**Instruction**
Output all entries below exactly as they are given.

Version difference data
· · · · · · ·

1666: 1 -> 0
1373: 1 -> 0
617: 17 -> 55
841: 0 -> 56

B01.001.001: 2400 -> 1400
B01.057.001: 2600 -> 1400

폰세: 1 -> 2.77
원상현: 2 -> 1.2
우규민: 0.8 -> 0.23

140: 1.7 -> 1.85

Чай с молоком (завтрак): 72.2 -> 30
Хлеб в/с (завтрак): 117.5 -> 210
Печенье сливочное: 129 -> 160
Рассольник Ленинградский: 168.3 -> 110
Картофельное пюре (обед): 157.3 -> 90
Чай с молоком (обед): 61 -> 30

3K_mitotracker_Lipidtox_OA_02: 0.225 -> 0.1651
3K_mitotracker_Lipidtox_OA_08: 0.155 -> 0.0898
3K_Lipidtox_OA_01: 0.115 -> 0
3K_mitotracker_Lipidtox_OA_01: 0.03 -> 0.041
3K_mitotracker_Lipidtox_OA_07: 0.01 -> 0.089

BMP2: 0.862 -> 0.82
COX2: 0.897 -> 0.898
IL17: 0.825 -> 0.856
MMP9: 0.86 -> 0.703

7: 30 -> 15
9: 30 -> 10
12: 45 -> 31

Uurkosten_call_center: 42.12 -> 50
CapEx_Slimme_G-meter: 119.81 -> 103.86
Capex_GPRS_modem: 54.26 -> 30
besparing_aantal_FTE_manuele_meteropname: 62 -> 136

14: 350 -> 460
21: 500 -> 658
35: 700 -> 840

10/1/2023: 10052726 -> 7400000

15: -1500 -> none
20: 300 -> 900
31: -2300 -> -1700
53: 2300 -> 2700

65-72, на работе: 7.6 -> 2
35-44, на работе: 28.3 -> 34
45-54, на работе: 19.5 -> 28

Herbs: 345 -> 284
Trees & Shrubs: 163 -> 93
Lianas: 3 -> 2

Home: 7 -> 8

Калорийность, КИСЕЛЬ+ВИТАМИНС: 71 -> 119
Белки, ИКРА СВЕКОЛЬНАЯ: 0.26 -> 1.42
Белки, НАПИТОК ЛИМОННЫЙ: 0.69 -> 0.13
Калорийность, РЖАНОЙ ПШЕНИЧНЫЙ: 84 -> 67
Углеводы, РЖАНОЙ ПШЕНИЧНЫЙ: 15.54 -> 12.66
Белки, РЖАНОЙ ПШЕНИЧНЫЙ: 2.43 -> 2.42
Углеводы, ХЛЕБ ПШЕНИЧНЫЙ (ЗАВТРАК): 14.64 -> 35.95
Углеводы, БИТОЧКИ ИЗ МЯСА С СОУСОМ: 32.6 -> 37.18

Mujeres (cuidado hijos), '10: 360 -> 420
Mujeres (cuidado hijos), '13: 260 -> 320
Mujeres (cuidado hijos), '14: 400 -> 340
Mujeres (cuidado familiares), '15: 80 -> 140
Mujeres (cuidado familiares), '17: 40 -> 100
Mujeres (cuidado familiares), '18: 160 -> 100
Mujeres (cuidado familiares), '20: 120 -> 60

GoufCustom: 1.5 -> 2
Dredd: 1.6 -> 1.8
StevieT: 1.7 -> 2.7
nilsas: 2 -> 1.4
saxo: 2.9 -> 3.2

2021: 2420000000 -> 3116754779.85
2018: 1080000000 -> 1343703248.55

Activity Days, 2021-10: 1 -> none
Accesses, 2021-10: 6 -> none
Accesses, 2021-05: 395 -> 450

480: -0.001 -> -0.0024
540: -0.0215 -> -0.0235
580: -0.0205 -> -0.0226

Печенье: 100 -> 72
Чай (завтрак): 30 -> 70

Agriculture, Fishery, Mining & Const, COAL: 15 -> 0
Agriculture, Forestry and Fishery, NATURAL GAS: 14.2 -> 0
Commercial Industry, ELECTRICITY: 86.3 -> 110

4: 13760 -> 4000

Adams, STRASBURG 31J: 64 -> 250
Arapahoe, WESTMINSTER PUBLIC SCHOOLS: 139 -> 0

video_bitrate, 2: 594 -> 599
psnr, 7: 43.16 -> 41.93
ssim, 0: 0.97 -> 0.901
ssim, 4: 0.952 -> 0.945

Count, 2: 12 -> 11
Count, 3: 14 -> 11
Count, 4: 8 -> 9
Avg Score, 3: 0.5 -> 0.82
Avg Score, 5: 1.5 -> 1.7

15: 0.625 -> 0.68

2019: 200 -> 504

· · · · · · ·

**Written response**
1666: 1 -> 0
1373: 1 -> 0
617: 17 -> 55
841: 0 -> 56

B01.001.001: 2400 -> 1400
B01.057.001: 2600 -> 1400

폰세: 1 -> 2.77
원상현: 2 -> 1.2
우규민: 0.8 -> 0.23

140: 1.7 -> 1.85

Чай с молоком (завтрак): 72.2 -> 30
Хлеб в/с (завтрак): 117.5 -> 210
Печенье сливочное: 129 -> 160
Рассольник Ленинградский: 168.3 -> 110
Картофельное пюре (обед): 157.3 -> 90
Чай с молоком (обед): 61 -> 30

3K_mitotracker_Lipidtox_OA_02: 0.225 -> 0.1651
3K_mitotracker_Lipidtox_OA_08: 0.155 -> 0.0898
3K_Lipidtox_OA_01: 0.115 -> 0
3K_mitotracker_Lipidtox_OA_01: 0.03 -> 0.041
3K_mitotracker_Lipidtox_OA_07: 0.01 -> 0.089

BMP2: 0.862 -> 0.82
COX2: 0.897 -> 0.898
IL17: 0.825 -> 0.856
MMP9: 0.86 -> 0.703

7: 30 -> 15
9: 30 -> 10
12: 45 -> 31

Uurkosten_call_center: 42.12 -> 50
CapEx_Slimme_G-meter: 119.81 -> 103.86
Capex_GPRS_modem: 54.26 -> 30
besparing_aantal_FTE_manuele_meteropname: 62 -> 136

14: 350 -> 460
21: 500 -> 658
35: 700 -> 840

10/1/2023: 10052726 -> 7400000

15: -1500 -> none
20: 300 -> 900
31: -2300 -> -1700
53: 2300 -> 2700

65-72, на работе: 7.6 -> 2
35-44, на работе: 28.3 -> 34
45-54, на работе: 19.5 -> 28

Herbs: 345 -> 284
Trees & Shrubs: 163 -> 93
Lianas: 3 -> 2

Home: 7 -> 8

Калорийность, КИСЕЛЬ+ВИТАМИНС: 71 -> 119
Белки, ИКРА СВЕКОЛЬНАЯ: 0.26 -> 1.42
Белки, НАПИТОК ЛИМОННЫЙ: 0.69 -> 0.13
Калорийность, РЖАНОЙ ПШЕНИЧНЫЙ: 84 -> 67
Углеводы, РЖАНОЙ ПШЕНИЧНЫЙ: 15.54 -> 12.66
Белки, РЖАНОЙ ПШЕНИЧНЫЙ: 2.43 -> 2.42
Углеводы, ХЛЕБ ПШЕНИЧНЫЙ (ЗАВТРАК): 14.64 -> 35.95
Углеводы, БИТОЧКИ ИЗ МЯСА С СОУСОМ: 32.6 -> 37.18

Mujeres (cuidado hijos), '10: 360 -> 420
Mujeres (cuidado hijos), '13: 260 -> 320
Mujeres (cuidado hijos), '14: 400 -> 340
Mujeres (cuidado familiares), '15: 80 -> 140
Mujeres (cuidado familiares), '17: 40 -> 100
Mujeres (cuidado familiares), '18: 160 -> 100
Mujeres (cuidado familiares), '20: 120 -> 60

GoufCustom: 1.5 -> 2
Dredd: 1.6 -> 1.8
StevieT: 1.7 -> 2.7
nilsas: 2 -> 1.4
saxo: 2.9 -> 3.2

2021: 2420000000 -> 3116754779.85
2018: 1080000000 -> 1343703248.55

Activity Days, 2021-10: 1 -> none
Accesses, 2021-10: 6 -> none
Accesses, 2021-05: 395 -> 450

480: -0.001 -> -0.0024
540: -0.0215 -> -0.0235
580: -0.0205 -> -0.0226

Печенье: 100 -> 72
Чай (завтрак): 30 -> 70

Agriculture, Fishery, Mining & Const, COAL: 15 -> 0
Agriculture, Forestry and Fishery, NATURAL GAS: 14.2 -> 0
Commercial Industry, ELECTRICITY: 86.3 -> 110

4: 13760 -> 4000

Adams, STRASBURG 31J: 64 -> 250
Arapahoe, WESTMINSTER PUBLIC SCHOOLS: 139 -> 0

video_bitrate, 2: 594 -> 599
psnr, 7: 43.16 -> 41.93
ssim, 0: 0.97 -> 0.901
ssim, 4: 0.952 -> 0.945

Count, 2: 12 -> 11
Count, 3: 14 -> 11
Count, 4: 8 -> 9
Avg Score, 3: 0.5 -> 0.82
Avg Score, 5: 1.5 -> 1.7

15: 0.625 -> 0.68

2019: 200 -> 504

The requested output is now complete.